# Work to do:
Render the rows below as a JSON list of strings, one string per line, starting at the first row and ending at the row that contains "1974: 1974 -> 1986", both included. Leave out blank lines.

****************

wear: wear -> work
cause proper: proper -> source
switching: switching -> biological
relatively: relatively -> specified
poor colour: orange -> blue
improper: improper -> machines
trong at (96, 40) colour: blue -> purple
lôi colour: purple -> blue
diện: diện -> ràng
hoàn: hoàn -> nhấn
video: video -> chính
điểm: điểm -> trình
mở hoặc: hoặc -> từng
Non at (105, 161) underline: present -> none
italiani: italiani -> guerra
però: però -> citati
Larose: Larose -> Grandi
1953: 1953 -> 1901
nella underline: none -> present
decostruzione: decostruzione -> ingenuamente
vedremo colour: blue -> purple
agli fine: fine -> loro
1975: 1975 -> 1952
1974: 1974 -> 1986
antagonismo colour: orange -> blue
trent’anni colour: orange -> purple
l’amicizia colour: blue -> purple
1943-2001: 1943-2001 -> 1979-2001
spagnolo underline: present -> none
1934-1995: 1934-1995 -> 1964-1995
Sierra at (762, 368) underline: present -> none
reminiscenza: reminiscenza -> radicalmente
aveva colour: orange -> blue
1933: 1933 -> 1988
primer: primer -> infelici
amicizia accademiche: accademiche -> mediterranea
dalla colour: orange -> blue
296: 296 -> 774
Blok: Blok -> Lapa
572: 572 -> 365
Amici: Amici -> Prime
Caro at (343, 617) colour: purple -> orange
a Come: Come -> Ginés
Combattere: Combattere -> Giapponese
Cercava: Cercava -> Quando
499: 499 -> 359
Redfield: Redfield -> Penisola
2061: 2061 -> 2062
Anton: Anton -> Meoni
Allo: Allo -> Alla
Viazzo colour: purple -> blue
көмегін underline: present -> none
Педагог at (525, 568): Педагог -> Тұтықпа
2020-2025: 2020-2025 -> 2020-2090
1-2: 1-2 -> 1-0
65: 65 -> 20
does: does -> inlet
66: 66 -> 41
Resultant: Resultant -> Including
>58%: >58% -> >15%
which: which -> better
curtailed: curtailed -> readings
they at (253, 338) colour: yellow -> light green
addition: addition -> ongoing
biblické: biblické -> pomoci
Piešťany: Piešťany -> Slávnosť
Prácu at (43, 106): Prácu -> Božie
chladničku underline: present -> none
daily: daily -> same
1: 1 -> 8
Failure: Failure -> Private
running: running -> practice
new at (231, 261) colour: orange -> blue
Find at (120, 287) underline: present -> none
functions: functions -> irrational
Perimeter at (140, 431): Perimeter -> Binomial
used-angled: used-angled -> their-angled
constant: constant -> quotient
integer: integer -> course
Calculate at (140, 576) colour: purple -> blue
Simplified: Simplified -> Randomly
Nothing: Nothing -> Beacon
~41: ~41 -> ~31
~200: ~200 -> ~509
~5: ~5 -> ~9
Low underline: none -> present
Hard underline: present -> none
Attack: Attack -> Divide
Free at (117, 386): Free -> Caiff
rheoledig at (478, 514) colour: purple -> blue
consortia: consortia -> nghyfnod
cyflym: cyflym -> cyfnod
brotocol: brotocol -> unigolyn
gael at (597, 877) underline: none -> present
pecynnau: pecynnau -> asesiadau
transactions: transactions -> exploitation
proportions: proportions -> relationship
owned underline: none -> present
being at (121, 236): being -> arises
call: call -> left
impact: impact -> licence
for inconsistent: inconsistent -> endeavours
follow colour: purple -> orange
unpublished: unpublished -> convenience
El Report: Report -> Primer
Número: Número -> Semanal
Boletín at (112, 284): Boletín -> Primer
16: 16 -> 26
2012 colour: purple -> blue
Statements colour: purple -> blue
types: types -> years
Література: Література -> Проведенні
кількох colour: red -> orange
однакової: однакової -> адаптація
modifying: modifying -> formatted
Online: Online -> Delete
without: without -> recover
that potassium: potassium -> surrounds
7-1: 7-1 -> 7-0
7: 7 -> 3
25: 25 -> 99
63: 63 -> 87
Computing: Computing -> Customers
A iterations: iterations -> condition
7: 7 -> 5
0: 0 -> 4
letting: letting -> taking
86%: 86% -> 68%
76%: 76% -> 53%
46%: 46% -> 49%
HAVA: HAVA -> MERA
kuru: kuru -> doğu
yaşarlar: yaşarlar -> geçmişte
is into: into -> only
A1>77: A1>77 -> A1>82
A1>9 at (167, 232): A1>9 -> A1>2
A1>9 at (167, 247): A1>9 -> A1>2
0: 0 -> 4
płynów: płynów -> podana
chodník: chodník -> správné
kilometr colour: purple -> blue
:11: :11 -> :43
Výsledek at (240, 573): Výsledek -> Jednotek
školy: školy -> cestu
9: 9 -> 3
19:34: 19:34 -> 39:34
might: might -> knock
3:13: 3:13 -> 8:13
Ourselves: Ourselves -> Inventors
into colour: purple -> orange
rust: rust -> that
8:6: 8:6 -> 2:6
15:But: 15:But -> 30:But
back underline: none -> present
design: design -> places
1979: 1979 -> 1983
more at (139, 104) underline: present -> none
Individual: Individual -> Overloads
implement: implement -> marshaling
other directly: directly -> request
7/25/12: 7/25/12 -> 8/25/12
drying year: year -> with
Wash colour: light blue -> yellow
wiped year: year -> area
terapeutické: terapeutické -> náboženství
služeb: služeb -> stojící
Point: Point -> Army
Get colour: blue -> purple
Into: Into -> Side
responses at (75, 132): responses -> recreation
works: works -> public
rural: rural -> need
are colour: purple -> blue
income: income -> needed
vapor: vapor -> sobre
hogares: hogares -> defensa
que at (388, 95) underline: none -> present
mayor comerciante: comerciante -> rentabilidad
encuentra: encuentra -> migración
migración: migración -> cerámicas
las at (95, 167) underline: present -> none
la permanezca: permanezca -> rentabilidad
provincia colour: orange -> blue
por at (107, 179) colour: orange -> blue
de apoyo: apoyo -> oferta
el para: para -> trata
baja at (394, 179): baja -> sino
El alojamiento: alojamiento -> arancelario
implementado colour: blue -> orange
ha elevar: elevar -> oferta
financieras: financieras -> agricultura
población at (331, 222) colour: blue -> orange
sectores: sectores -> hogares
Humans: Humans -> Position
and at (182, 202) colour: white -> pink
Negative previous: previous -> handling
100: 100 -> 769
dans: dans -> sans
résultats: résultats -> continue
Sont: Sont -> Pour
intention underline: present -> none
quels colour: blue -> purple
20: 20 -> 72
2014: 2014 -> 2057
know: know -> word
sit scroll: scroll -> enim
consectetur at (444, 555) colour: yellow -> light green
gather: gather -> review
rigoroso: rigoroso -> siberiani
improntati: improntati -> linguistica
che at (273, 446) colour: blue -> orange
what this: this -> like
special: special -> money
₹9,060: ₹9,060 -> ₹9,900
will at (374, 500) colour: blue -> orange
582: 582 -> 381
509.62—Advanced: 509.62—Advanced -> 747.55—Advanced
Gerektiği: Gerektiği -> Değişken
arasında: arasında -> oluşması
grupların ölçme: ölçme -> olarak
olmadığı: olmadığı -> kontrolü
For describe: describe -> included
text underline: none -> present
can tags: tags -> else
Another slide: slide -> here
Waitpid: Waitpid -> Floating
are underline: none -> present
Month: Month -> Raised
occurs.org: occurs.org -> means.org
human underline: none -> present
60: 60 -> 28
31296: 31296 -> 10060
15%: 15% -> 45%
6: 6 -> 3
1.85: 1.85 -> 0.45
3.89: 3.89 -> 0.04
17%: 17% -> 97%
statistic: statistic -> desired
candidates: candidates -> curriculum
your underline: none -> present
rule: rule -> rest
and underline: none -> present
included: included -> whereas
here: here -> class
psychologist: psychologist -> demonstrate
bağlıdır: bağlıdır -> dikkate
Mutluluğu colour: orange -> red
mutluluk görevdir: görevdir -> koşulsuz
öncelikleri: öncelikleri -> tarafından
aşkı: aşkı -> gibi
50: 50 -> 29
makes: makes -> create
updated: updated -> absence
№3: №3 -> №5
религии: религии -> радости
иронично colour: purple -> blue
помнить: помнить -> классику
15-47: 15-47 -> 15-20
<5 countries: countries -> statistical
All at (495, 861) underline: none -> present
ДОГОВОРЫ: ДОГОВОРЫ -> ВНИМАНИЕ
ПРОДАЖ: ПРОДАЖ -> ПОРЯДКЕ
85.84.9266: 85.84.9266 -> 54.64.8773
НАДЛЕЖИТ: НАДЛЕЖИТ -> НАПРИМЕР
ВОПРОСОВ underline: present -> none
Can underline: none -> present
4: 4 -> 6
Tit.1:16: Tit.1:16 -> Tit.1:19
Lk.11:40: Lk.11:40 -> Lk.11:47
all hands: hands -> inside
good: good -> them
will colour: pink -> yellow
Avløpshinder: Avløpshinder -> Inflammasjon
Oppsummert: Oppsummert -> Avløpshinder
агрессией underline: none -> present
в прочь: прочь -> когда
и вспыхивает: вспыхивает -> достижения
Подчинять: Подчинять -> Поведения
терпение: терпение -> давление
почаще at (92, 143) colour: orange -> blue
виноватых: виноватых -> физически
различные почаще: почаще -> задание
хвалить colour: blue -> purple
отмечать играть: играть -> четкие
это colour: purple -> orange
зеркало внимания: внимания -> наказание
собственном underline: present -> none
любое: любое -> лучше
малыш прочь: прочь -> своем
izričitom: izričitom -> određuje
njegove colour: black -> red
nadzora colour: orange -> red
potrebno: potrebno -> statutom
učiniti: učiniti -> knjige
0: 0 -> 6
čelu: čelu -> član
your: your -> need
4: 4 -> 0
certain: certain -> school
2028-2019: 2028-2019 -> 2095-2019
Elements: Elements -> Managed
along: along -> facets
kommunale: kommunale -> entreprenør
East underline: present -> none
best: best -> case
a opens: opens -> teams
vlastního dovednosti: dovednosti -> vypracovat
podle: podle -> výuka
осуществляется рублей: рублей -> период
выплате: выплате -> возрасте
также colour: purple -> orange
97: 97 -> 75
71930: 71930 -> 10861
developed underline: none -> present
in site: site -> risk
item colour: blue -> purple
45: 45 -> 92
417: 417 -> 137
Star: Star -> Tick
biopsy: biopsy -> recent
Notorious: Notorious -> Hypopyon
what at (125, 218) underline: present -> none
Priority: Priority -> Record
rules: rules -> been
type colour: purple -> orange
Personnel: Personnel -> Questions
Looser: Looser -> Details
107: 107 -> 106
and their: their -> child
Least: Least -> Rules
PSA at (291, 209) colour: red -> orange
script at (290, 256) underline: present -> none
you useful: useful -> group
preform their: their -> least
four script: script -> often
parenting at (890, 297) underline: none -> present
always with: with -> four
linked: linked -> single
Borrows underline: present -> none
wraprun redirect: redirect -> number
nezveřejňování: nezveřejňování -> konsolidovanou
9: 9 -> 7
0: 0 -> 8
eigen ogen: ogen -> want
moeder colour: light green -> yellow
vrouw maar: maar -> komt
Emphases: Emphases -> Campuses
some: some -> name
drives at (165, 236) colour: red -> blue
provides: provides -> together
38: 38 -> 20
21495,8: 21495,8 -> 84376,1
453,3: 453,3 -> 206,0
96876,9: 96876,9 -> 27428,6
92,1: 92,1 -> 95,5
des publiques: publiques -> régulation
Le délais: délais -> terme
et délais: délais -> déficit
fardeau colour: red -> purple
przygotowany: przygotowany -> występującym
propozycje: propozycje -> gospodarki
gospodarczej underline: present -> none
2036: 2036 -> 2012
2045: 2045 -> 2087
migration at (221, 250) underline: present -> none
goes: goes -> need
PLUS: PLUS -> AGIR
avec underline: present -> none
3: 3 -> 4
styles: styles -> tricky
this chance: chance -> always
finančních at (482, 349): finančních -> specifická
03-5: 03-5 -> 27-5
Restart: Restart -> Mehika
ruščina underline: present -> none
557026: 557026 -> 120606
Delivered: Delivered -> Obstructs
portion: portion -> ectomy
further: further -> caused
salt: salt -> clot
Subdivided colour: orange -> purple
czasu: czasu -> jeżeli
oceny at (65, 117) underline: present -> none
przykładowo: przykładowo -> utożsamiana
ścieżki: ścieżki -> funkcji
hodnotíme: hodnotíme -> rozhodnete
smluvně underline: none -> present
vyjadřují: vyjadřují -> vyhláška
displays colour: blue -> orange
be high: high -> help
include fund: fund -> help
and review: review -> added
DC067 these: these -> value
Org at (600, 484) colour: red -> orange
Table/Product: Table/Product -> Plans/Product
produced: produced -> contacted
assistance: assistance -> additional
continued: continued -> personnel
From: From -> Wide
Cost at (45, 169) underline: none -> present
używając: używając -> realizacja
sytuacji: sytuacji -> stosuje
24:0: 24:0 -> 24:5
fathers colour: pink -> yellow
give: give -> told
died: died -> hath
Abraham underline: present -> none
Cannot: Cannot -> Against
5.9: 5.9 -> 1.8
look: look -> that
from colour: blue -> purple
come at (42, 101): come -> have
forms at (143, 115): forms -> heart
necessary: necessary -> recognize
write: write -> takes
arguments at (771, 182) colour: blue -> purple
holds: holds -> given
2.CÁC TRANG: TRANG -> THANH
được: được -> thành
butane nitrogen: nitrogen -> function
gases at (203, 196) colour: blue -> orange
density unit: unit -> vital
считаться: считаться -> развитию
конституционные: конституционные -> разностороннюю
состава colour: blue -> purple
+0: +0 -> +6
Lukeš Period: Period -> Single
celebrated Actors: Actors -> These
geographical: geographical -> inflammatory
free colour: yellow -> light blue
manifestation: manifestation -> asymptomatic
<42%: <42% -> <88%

****************

# Answer to the problem:
[
  "wear: wear -> work",
  "cause proper: proper -> source",
  "switching: switching -> biological",
  "relatively: relatively -> specified",
  "poor colour: orange -> blue",
  "improper: improper -> machines",
  "trong at (96, 40) colour: blue -> purple",
  "lôi colour: purple -> blue",
  "diện: diện -> ràng",
  "hoàn: hoàn -> nhấn",
  "video: video -> chính",
  "điểm: điểm -> trình",
  "mở hoặc: hoặc -> từng",
  "Non at (105, 161) underline: present -> none",
  "italiani: italiani -> guerra",
  "però: però -> citati",
  "Larose: Larose -> Grandi",
  "1953: 1953 -> 1901",
  "nella underline: none -> present",
  "decostruzione: decostruzione -> ingenuamente",
  "vedremo colour: blue -> purple",
  "agli fine: fine -> loro",
  "1975: 1975 -> 1952",
  "1974: 1974 -> 1986"
]